Handling unicode for webhooks is not as strict as with plugins, but the same guidelines should follow. For example, webhooks should return unicode, but know that unicode strings are explicitly encoded as UTF-8 byte strings. See the plugin documentation Handling Unicode.

Accessing The Database

Database access for webhooks follows the same rules as for plugins. See the plugin documentation Accessing The Database

Requiring Settings

Requiring settings for webhooks follows the same rules as for plugins. See the plugin documentation Requiring Settings

Packaging and Distribution

Much like plugins, webhooks are also installable python modules. For that reason, the rules for packaging and distributing webhooks are the same as with plugins (see plugin Packaging and Distribution). However, there is one minor difference with respect to declaring the webhook entry point.

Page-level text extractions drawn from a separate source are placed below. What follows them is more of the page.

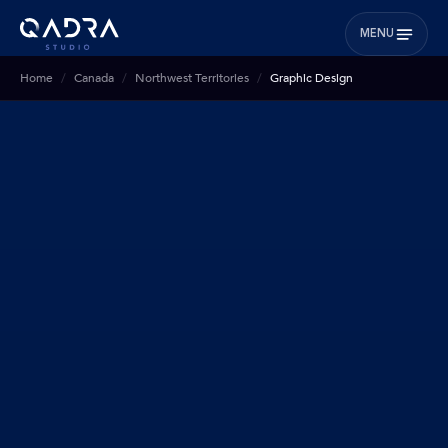
MENU
Home
Canada
Northwest Territories
Graphic Design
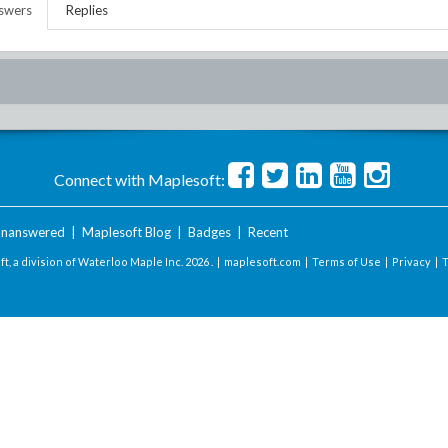
swers
Replies
Connect with Maplesoft:
nanswered
|
Maplesoft Blog
|
Badges
|
Recent
t, a division of Waterloo Maple Inc.
2026 . |
maplesoft.com
|
Terms of Use
|
Privacy
|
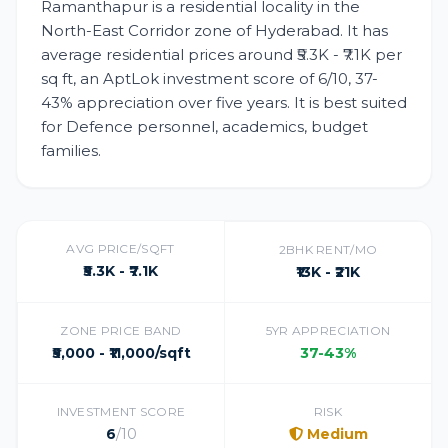
Ramanthapur is a residential locality in the
North-East Corridor zone of Hyderabad. It has
average residential prices around ₹5.3K - ₹7.1K per
sq ft, an AptLok investment score of 6/10, 37-
43% appreciation over five years. It is best suited
for Defence personnel, academics, budget
families.
AVG PRICE/SQFT
2BHK RENT/MO
₹5.3K - ₹7.1K
₹13K - ₹21K
ZONE PRICE BAND
5YR APPRECIATION
₹5,000 - ₹11,000/sqft
37-43%
INVESTMENT SCORE
RISK
6
/10
Medium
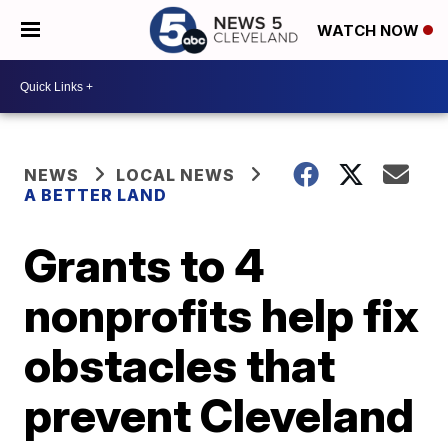
WATCH NOW
NEWS
LOCAL NEWS
A BETTER LAND
Grants to 4
nonprofits help fix
obstacles that
prevent Cleveland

Rather than indicating the webhook as a helga_plugins entry point, it should be placed in an entry point section named helga_webhooks. For example:

setup(
    entry_points=dict(
        helga_webhooks=[
            'api = myapi:decorated_route'
        ]
    )
)

Installing Webhooks

Webhooks are installed in the same manner that plugins are installed (see plugin Installing Plugins). And much like plugins, there are settings to control both a whitelist and blacklist for loading webhook routes (see ENABLED_PLUGINS and DISABLED_PLUGINS). To explicitly whitelist webhook routes to be loaded, use ENABLED_WEBHOOKS. To explicitly blacklist webhook routes from being loaded, use DISABLED_WEBHOOKS.